The static load test (Wessolly 1991) provides a quantitative approach for non-destructively assessing the uprooting resistance of intact or compromised root systems of standing trees. During the test, the root-plate rigidity is measured because it has also been identified as a good indicator for anchorage strength (Ray and Nicoll 1998; Ghani et al. 2009). A close correlation between bending moments required to induce small changes in soil-root–plate inclinations and the maximum resistive moment of the root system generated during the uprooting process has been established for several species (Vanomsen 2006; Smiley 2008; Lundström et al. 2009) and was used to extrapolate failure loads (Lundström et al. 2009; Sani et al. 2012; Smiley et al. 2014). The generalized tipping curve postulated by Wessolly (1994; 1996) has been criticized (Vanomsen 2006), but a similarity in tipping behavior across species with a maximum resistive moment of the anchorage at low angles between two degrees and six degrees has been reported from many studies (Coutts 1986; England et al. 2000; Vanomsen 2006; Lundström et al. 2007). The angle of root–plate rotation at maximum resistance is greater for young trees (Crook and Ennos 1996; Stokes 1999), and likely varies with tree age class (Stokes 1999; Yang et al. 2014). Root architecture (Mickovski and Ennos 2003; Dupuy et al. 2007), and soil structure (Ray and Nicoll 1998; Rahardjo et al. 2013, which are important components to the resistance to uprooting.

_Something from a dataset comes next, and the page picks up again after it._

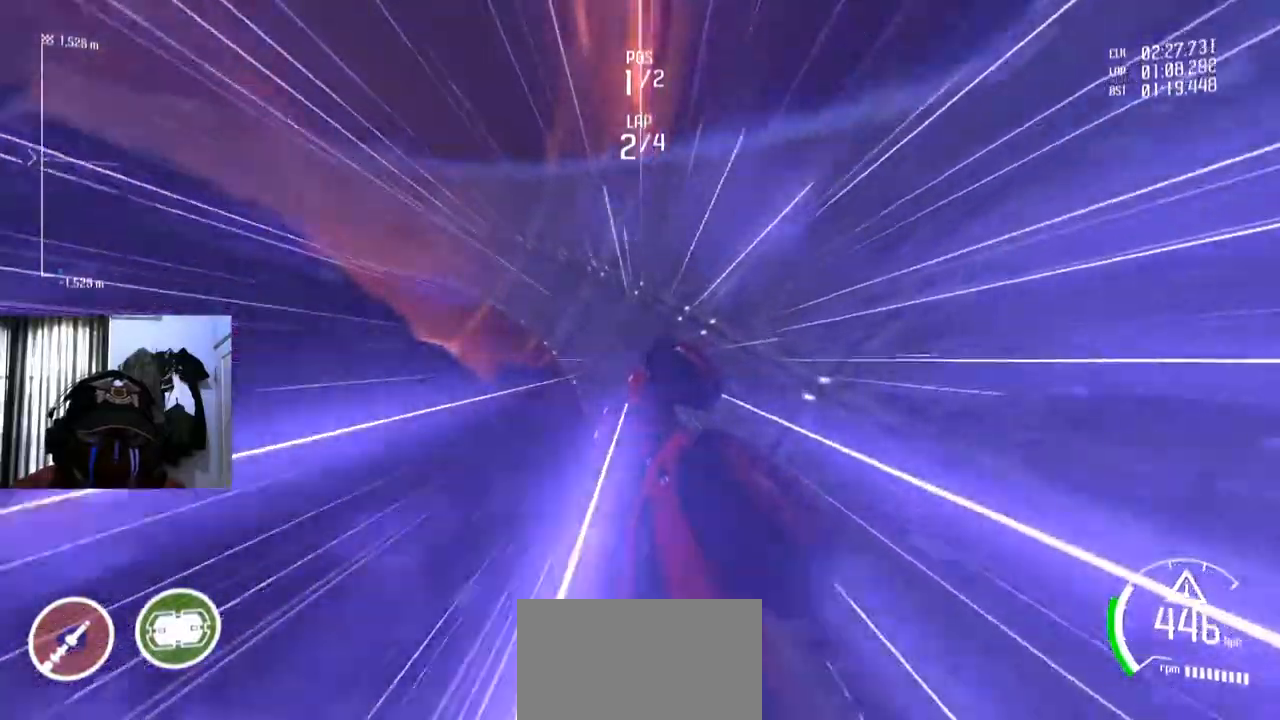
{"buttons": [], "left_stick": "center", "right_stick": "center", "events": []}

The load to cause failure may be lower when a cavity (hollow) extends more than one-third of the axial length of the trunk (Spatz and Niklas 2013). Spatz et al. (1997) suggested that both tangential and longitudinal E may be important when modeling hollow plant trunks. Their work considered the giant reed (Arundo donax) (Spatz et al. 1997), but the findings transfer to trees with hollow trunks with regard to transverse stresses (Spatz and Speck 1994) and local buckling.
Static load tests have been coupled with full-scale, optical 3D digital image correlation (DIC) measurements of deformations and strains on the surface of branches, trunks, and roots. DIC promises to further study the biomechanics of bending, torsion, and fracture in woody plants. The first results of studies related to urban trees have been published recently [Sebera et al. 2014; Löchteken and Rust 2015; Hesse et al. 2016; Sebera et al. 2016; Dahle (in review)].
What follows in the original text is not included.